For some reason I have never been able to discern, certain words and phrases spread like viruses and, seemingly overnight, become buzzwords, banalities, clichés, trite, and hackneyed.As so much of our discussion of late has turned to the spread of another kind of virus and the associated illness, there are a couple of phrases that are so overused they are making me sick. “New normal.” Was there an “old normal”? Is there even a “normal”? We live—as has humankind as far back as history can teach us—a fluid, ever-changing existence, where expectations are seldom realized and the unexpected is ever-present. “Normal,” whether new, old, or otherwise, seems meaningless in any concrete way. Now, perhaps, more than ever.Then there’s “game changer.” What started out as a sports cliché is now used to describe almost anything that might affect something. Or everything. The “things” involved don’t seem to matter. Nor does it matter that there is no game involved. If “game changer” was ever an apt metaphor, it has long since lost its power.Why not just say or write what you mean? Why not describe the behavior or activities that are changing, rather than tossing out meaningless twaddle like “new normal”? Why not explain the effect something will have rather than just calling it a “game changer” and leaving it at that?The answer is simple. Tossing around clichés is easier than thinking. The inability to think clearly, then speak or write clearly, seems to be the new normal.

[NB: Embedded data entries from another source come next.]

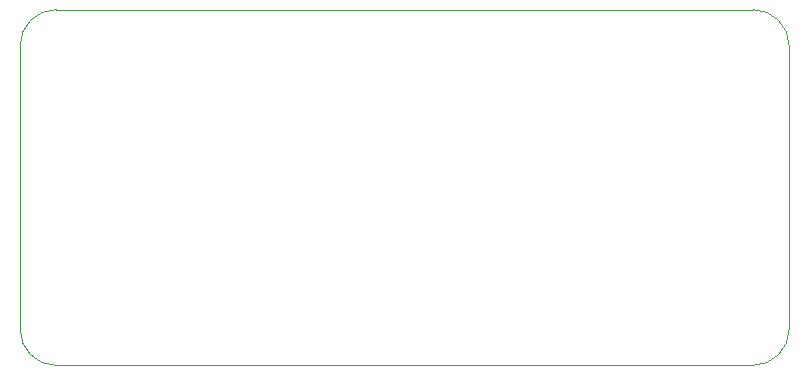
<source format=gbr>
%TF.GenerationSoftware,KiCad,Pcbnew,8.0.6*%
%TF.CreationDate,2024-10-20T18:51:53+08:00*%
%TF.ProjectId,RFM69HCW_v5,52464d36-3948-4435-975f-76352e6b6963,rev?*%
%TF.SameCoordinates,Original*%
%TF.FileFunction,Profile,NP*%
%FSLAX46Y46*%
G04 Gerber Fmt 4.6, Leading zero omitted, Abs format (unit mm)*
G04 Created by KiCad (PCBNEW 8.0.6) date 2024-10-20 18:51:53*
%MOMM*%
%LPD*%
G01*
G04 APERTURE LIST*
%TA.AperFunction,Profile*%
%ADD10C,0.120000*%
%TD*%
G04 APERTURE END LIST*
D10*
%TO.C,REF\u002A\u002A*%
X131350000Y-79450000D02*
X131350000Y-100010000D01*
X131350000Y-100010000D02*
X131350000Y-103450000D01*
X134410000Y-76390000D02*
X193410000Y-76390000D01*
X134410000Y-106510000D02*
X189720000Y-106510000D01*
X189720000Y-106510000D02*
X193410000Y-106510000D01*
X196470000Y-79450000D02*
X196470000Y-103450000D01*
X131350000Y-79450000D02*
G75*
G02*
X134410000Y-76390000I3060000J0D01*
G01*
X134410000Y-106510000D02*
G75*
G02*
X131350000Y-103450000I-1J3059999D01*
G01*
X193410000Y-76390000D02*
G75*
G02*
X196470000Y-79450000I0J-3060000D01*
G01*
X196470000Y-103450000D02*
G75*
G02*
X193410000Y-106510000I-3059999J-1D01*
G01*
%TD*%
M02*

</source>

And that could be a game changer.
May 26, 2020
A Thousand Dead Horses, Hobbled.

With most everything having been shut down over the past few months, Five Star, the publisher of my Western novels, has reined up the release of books, putting the whoa on them for six months. Which means they will not take the hobbles off A Thousand Dead Horses, scheduled for release this August, until February 2021. And, of course, the other books they have from me, And the River Ran Red, All My Sins Remembered, and This Thy Brotherwill likewise be delayed. Another of my publishers, Oghma Creative Media, where Saddlebag Dispatches magazine comes to life, and who will be releasing paperback, e-book, and audio editions of my earlier novels as well as an original “Rawhide Robinson” tale, and likely some other books, is also ground-tying their saddle stock while they figure out how to negotiate the trail ahead.The coronavirus mess has likely reached us all in some way. I learned recently a man from my hometown, who I grew up with, died of it. He’s the first personal acquaintance to do so—that I know of—and I hope he will be the last.Stay safe. And spend some of this down time in the pages of good book about the American West. It will be time well spent.